Stored data entries
==*==
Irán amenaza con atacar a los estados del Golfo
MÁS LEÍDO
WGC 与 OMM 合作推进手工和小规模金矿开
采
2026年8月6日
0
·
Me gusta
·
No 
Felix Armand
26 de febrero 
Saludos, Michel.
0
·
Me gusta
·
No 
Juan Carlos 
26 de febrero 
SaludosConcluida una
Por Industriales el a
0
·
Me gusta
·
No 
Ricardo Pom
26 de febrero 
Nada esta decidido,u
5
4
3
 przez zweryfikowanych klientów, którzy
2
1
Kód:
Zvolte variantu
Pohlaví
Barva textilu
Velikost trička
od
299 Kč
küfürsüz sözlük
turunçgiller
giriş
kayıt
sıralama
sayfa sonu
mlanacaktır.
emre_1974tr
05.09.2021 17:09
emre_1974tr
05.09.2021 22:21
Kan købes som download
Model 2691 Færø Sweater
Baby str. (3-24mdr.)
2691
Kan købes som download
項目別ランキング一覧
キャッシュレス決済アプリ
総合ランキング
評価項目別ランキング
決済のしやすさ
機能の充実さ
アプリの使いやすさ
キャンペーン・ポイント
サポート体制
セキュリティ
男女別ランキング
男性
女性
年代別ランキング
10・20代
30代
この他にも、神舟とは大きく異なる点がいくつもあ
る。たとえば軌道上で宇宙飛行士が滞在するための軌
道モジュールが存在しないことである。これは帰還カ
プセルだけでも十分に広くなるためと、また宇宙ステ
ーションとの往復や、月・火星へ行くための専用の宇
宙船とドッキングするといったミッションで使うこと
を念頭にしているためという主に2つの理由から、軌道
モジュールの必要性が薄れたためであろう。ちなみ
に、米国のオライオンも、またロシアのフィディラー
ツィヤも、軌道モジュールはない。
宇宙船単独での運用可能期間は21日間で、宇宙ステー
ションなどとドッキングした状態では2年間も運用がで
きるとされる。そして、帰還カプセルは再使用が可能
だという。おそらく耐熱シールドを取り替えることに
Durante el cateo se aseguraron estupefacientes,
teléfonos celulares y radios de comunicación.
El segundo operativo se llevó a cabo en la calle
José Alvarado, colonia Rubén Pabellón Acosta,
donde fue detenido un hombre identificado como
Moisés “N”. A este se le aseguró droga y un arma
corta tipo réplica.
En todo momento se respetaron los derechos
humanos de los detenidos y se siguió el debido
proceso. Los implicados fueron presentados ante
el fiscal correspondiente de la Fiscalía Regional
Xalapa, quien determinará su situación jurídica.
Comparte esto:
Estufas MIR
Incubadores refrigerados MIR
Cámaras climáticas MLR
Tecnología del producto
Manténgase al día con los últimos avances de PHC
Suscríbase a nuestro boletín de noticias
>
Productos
==*==
• _Work instruction_: Up to and including the line with "05.09.2021 17:09", repeat the data exactly, starting from its first line; nothing else belongs in the response.

• _Your response_:
Irán amenaza con atacar a los estados del Golfo
MÁS LEÍDO
WGC 与 OMM 合作推进手工和小规模金矿开
采
2026年8月6日
0
·
Me gusta
·
No 
Felix Armand
26 de febrero 
Saludos, Michel.
0
·
Me gusta
·
No 
Juan Carlos 
26 de febrero 
SaludosConcluida una
Por Industriales el a
0
·
Me gusta
·
No 
Ricardo Pom
26 de febrero 
Nada esta decidido,u
5
4
3
 przez zweryfikowanych klientów, którzy
2
1
Kód:
Zvolte variantu
Pohlaví
Barva textilu
Velikost trička
od
299 Kč
küfürsüz sözlük
turunçgiller
giriş
kayıt
sıralama
sayfa sonu
mlanacaktır.
emre_1974tr
05.09.2021 17:09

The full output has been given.